What the exercise asks: Gather every line of the records that contains the string "công", treating uppercase and lowercase as different.

Records provided:
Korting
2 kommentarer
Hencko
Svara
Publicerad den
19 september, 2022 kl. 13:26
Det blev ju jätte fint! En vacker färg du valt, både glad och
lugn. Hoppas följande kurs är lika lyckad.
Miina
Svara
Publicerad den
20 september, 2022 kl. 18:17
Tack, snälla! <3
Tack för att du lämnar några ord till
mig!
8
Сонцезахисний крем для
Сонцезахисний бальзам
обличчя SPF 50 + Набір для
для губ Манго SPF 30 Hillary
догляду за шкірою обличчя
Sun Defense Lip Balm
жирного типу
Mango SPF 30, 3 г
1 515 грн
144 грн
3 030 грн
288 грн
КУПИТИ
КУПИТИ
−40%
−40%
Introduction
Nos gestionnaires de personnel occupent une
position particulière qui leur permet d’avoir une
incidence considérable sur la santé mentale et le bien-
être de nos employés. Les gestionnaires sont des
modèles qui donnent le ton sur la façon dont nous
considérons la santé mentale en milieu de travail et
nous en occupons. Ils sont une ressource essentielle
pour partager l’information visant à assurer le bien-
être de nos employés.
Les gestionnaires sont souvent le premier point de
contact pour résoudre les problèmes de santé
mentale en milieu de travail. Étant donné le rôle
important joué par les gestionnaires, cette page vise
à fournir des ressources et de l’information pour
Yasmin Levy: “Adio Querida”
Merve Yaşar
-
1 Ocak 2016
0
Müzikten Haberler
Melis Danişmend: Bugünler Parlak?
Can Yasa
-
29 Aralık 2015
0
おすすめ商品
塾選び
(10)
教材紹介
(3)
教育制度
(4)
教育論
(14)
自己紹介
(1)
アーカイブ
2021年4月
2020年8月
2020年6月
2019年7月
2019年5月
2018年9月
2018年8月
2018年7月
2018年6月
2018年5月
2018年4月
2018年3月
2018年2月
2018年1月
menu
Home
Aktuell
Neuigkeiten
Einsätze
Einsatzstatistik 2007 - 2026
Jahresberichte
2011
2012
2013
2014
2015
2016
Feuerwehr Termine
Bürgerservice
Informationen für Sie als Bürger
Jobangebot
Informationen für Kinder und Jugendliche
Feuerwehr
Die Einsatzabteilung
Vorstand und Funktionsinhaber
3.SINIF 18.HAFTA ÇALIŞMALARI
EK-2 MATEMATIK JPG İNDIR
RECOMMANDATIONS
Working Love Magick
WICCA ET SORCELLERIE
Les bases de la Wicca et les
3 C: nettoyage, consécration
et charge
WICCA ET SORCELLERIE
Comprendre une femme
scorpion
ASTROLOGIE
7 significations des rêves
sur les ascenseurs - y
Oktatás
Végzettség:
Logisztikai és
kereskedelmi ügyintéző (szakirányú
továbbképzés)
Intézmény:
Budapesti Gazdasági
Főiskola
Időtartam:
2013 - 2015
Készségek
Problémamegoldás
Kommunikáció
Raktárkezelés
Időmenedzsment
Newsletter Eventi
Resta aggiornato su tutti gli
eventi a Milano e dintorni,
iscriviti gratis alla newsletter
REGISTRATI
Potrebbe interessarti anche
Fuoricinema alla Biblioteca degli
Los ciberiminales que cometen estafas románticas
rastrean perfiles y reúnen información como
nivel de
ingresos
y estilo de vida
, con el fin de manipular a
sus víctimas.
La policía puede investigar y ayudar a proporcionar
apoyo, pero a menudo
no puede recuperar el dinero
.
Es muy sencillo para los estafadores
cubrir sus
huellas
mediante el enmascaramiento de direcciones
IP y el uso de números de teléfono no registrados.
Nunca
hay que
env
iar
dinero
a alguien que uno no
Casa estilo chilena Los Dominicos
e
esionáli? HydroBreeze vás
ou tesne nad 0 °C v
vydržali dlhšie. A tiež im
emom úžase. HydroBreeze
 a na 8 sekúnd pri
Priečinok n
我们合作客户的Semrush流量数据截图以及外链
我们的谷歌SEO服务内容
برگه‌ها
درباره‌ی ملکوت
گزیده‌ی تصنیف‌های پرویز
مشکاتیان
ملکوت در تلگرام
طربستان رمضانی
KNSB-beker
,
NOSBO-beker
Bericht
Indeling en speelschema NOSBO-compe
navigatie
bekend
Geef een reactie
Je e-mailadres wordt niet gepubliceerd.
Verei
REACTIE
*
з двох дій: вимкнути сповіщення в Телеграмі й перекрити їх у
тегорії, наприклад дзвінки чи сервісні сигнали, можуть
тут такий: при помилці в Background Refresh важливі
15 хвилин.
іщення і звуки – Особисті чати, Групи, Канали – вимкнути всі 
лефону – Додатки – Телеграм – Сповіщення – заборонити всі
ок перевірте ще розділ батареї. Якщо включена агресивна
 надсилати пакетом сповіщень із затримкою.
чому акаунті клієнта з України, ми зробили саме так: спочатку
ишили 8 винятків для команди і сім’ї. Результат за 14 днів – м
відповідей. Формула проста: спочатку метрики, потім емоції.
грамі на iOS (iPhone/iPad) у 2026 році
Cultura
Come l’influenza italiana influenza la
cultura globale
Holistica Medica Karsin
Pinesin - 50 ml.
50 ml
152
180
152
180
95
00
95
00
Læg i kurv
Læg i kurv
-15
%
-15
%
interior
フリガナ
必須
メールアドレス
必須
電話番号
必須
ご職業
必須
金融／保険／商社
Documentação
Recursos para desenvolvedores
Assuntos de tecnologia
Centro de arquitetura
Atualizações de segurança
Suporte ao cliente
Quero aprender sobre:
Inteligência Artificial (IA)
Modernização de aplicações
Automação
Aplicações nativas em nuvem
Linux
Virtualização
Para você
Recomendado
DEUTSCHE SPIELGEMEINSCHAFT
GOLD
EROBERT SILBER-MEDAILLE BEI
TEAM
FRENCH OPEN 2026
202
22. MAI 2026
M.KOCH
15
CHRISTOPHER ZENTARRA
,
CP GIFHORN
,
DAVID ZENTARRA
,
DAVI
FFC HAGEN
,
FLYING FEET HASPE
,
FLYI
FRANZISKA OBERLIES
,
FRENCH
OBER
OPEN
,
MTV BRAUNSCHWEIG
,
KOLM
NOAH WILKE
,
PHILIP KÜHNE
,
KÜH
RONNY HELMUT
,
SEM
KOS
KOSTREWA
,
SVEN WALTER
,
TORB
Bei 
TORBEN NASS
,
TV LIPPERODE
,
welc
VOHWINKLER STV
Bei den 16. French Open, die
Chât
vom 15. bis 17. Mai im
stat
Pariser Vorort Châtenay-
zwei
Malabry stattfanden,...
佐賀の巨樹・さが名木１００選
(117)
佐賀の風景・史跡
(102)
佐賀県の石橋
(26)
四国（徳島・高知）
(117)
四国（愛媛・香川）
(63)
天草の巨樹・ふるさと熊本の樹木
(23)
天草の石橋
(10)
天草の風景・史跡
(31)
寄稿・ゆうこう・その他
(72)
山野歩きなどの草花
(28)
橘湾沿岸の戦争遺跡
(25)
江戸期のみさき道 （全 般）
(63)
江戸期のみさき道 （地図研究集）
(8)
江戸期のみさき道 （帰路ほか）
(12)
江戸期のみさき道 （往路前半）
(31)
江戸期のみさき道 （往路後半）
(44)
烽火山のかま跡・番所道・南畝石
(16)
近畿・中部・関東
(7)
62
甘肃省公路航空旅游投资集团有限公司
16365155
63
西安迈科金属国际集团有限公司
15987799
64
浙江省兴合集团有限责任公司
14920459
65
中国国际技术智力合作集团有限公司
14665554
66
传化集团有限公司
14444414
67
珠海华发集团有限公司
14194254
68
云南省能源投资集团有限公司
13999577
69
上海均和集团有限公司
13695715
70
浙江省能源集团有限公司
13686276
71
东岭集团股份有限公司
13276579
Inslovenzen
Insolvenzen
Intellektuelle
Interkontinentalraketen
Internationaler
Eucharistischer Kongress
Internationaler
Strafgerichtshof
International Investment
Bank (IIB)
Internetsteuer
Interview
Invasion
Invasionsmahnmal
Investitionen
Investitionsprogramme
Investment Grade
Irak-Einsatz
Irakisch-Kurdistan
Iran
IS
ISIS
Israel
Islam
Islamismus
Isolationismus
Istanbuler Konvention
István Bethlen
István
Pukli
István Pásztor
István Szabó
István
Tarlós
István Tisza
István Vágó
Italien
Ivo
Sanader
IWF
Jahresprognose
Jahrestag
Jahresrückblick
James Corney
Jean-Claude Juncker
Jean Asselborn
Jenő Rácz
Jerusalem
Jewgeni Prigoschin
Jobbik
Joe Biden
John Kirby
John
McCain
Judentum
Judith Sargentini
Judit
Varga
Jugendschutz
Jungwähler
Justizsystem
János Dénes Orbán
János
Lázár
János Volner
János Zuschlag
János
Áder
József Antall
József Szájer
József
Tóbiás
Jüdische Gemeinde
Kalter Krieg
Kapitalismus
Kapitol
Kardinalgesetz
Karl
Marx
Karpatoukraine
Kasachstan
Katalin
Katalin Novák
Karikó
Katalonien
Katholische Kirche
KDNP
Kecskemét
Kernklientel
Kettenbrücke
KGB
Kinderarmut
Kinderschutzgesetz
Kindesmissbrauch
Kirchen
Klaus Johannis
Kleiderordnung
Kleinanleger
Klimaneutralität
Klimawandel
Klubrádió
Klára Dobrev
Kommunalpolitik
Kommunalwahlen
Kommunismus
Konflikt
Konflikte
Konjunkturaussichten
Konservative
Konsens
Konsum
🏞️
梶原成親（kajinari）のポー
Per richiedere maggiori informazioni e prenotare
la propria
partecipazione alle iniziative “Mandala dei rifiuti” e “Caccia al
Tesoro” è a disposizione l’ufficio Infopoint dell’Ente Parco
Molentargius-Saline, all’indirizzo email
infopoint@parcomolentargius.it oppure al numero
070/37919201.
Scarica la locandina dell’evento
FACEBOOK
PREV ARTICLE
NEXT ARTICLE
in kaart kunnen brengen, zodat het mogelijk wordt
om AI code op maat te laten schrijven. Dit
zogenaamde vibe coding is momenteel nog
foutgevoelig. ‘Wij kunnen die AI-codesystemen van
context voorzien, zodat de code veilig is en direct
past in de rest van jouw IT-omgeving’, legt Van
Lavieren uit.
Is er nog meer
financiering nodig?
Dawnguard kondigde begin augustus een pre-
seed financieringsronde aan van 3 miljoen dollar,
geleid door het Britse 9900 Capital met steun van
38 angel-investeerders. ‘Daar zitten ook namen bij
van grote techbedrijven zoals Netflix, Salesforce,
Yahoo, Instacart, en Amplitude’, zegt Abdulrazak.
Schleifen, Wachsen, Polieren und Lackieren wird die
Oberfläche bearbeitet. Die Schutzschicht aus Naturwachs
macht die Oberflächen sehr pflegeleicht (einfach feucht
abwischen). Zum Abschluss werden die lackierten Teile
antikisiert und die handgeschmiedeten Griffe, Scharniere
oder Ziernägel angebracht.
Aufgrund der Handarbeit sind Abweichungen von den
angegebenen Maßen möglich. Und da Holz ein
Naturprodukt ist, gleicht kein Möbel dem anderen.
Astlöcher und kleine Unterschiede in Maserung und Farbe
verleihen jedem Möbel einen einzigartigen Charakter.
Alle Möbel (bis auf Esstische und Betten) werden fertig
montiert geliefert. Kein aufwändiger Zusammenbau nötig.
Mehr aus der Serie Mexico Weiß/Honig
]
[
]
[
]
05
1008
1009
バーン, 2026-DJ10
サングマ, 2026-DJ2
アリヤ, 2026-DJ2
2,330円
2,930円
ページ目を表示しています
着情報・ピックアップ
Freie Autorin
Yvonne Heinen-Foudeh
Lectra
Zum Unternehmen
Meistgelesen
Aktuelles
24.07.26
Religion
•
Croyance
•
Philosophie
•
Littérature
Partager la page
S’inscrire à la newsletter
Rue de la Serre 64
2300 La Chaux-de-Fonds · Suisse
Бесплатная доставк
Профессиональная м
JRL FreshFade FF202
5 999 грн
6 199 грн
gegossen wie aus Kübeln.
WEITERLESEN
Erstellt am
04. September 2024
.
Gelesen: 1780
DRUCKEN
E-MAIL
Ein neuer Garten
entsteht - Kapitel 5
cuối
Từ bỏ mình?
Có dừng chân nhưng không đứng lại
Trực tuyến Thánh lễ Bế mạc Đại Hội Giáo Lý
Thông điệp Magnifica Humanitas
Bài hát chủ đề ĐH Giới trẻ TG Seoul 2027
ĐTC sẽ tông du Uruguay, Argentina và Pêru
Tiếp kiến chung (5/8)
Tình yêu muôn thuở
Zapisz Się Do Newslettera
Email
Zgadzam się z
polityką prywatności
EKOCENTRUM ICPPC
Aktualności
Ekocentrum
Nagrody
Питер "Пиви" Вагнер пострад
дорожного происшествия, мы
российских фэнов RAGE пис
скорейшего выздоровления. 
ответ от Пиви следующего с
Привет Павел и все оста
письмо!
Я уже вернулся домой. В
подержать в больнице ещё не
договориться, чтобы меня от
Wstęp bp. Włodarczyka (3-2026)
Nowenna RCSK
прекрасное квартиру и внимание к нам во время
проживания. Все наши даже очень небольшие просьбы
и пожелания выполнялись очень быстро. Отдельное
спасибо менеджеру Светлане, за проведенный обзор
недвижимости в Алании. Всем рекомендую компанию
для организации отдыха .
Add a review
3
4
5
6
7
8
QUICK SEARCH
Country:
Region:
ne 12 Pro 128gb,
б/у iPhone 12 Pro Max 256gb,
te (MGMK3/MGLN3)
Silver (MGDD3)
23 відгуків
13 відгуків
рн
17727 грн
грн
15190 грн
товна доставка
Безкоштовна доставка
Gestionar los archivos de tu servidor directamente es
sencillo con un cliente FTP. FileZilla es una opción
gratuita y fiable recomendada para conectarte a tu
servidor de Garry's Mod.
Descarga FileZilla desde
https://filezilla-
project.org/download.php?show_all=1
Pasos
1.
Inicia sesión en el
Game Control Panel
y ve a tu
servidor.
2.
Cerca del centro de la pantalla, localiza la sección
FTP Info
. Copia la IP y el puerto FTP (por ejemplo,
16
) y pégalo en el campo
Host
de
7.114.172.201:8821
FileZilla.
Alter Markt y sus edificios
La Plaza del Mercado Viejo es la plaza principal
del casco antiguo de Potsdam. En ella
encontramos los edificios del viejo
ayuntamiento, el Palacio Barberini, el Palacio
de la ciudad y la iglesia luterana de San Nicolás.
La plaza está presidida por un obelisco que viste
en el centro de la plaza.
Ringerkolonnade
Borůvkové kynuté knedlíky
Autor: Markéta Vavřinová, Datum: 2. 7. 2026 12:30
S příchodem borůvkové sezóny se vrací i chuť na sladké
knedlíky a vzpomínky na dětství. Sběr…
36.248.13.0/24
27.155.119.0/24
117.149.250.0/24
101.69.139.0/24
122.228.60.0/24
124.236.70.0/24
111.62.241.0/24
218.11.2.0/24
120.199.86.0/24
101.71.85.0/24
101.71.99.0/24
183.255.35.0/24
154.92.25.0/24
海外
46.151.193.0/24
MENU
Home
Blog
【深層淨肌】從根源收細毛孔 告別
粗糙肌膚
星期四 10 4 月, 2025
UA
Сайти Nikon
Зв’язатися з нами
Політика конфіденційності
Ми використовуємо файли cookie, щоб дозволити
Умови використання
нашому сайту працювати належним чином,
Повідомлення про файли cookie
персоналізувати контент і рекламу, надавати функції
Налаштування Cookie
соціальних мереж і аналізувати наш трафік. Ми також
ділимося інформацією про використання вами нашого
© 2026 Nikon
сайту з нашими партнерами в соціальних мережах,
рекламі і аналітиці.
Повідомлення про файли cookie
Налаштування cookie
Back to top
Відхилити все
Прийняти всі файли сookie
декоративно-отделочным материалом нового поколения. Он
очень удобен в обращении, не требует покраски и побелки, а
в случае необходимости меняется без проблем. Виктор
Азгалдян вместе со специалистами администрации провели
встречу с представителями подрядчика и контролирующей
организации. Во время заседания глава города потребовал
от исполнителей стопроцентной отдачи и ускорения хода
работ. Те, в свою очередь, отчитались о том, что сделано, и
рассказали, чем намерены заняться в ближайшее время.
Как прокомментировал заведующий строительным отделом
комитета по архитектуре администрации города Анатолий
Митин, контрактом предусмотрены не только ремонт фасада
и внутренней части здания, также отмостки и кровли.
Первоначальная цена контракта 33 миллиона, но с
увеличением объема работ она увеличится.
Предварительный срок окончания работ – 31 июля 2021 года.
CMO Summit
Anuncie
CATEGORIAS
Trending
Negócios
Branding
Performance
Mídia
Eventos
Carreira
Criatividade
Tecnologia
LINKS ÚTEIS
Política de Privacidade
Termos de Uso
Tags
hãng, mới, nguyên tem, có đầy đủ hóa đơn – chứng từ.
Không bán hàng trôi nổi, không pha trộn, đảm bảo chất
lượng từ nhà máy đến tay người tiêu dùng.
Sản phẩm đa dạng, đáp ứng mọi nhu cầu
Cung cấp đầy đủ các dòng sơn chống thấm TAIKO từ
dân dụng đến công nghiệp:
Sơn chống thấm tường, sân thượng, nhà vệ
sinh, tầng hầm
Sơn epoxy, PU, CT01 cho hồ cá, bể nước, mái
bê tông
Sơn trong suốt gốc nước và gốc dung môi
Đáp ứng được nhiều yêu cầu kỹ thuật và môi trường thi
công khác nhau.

Response for this exercise:
dân dụng đến công nghiệp:
công khác nhau.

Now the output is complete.